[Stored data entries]

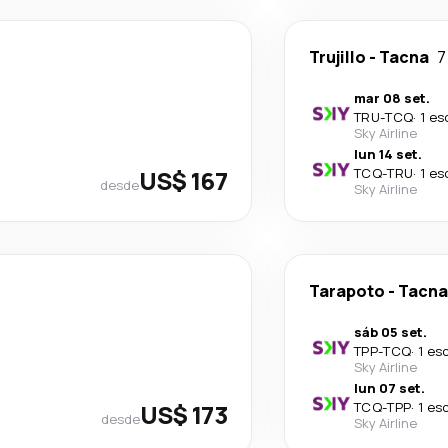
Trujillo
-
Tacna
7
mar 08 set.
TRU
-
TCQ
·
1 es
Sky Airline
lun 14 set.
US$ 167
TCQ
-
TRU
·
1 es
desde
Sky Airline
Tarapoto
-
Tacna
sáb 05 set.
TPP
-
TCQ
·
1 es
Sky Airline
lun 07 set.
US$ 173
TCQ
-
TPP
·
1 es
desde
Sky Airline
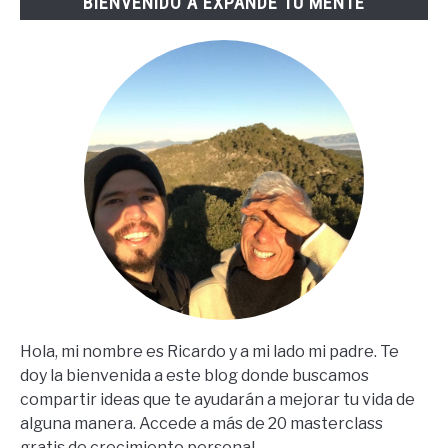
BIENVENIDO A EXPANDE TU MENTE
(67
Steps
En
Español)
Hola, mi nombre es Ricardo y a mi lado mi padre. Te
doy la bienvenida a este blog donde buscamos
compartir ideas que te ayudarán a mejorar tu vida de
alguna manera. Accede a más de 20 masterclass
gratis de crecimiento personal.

==

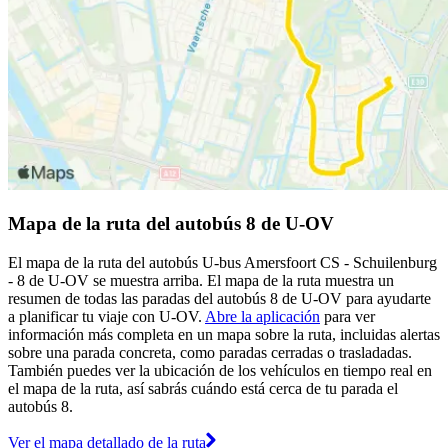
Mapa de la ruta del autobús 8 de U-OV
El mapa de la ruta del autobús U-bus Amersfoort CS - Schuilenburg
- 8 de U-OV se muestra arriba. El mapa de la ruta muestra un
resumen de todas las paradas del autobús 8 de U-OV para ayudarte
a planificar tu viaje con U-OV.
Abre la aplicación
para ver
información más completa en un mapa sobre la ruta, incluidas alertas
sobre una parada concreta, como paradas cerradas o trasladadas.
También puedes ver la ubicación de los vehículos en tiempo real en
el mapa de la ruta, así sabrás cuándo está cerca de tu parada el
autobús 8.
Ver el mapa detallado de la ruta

WHAT NEEDS TO BE DONE:
Copy out every line above where "ruta" is present.

RESULT OF THIS TASK:
Mapa de la ruta del autobús 8 de U-OV
El mapa de la ruta del autobús U-bus Amersfoort CS - Schuilenburg
- 8 de U-OV se muestra arriba. El mapa de la ruta muestra un
información más completa en un mapa sobre la ruta, incluidas alertas
el mapa de la ruta, así sabrás cuándo está cerca de tu parada el
Ver el mapa detallado de la ruta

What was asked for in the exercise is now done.